Lately, I've been building some JavaScript libraries as well as some jQuery plugins, and I have a 'utils.js' file where I put all my custom functions for Array , String , Number , etc. and which I include in the final minified version of the library or plugin.

Something like this:

String.prototype.custom_method = function() {
  // Do custom stuff
};

Array.prototype.custom_method = function() {
  // Do custom stuff
};

So, these are my questions:

  • Do I have to avoid this? Is this a bad practice?
  • Would it be better if I put these methods in a per library/plugin scope?

Given jQuery and Modernizr do the exact same thing (provide a lot of out-of-the-box ability, while still the average person only utilizing 10%) I don't see an issue.

Is it bloated? Perhaps. It would be ideal to only include the files you use (one of the great things about Google's approach to plugins, include what you need), however I don't see any bigger threat than what already exists.

I think you compartmentalizing them is a step in the right direction for the sake of multiple libraries maybe needing them (no duplicate declarations). But, if you're really worried about it, you could do a test-declare setup:

if (typeof foo === 'undefined'){
  function foo(){}
}

But once again, it would need to be included in/on every library you release/build, instead of an "all-encompassing" library.

Here is a good discussion of what you're asking.

http://perfectionkills.com/extending-built-in-native-objects-evil-or-not/

Short answer: Extending native types is, not great, but ok. Wrapping them like underscore.js does is better because there is no chance of future conflicts that way.

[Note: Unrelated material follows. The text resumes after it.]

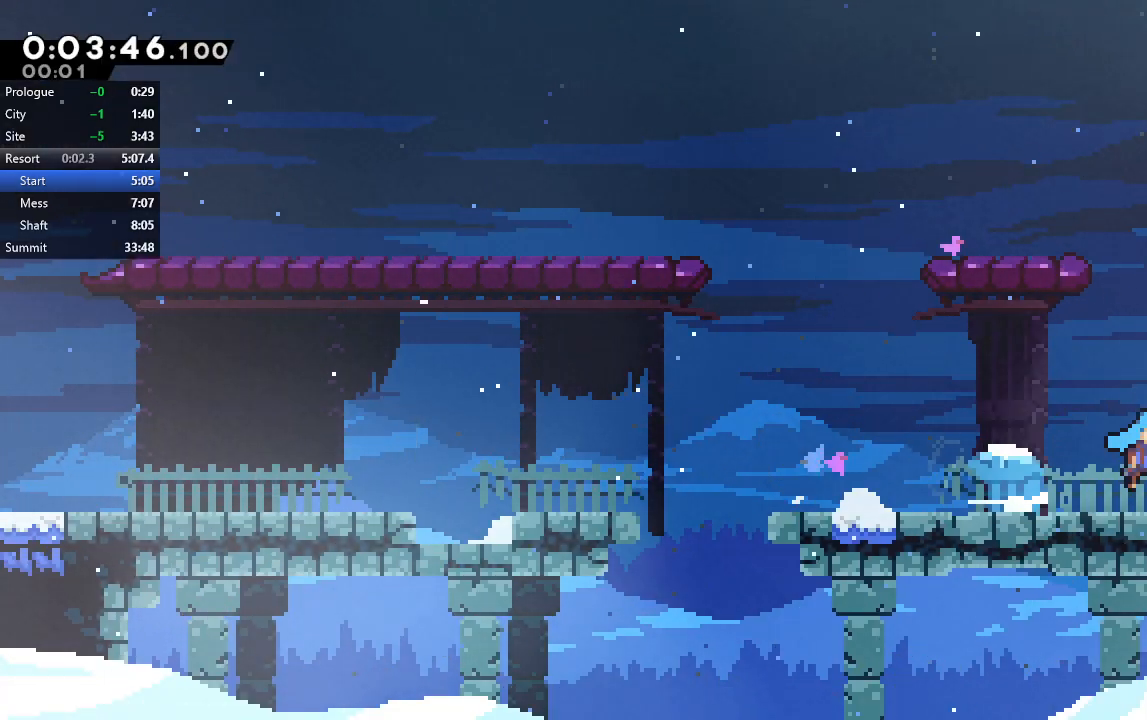
{"dt_ms": 500, "buttons": ["DPAD_DOWN", "DPAD_RIGHT"], "left_stick": "center", "right_stick": "center"}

It depends on the audience. You will never win over an enterprise audience if you add or overwrite methods to default classes. Who knows what conflicts that could cause? Take a look at underscore.js http://documentcloud.github.com/underscore/ a library that strives not to do this with decorator methods. This is much more friendly to users with codebases that may include, in addition to your code, goodness knows what.

However, if your code can assuredly be run by itself, in a silo, go for it.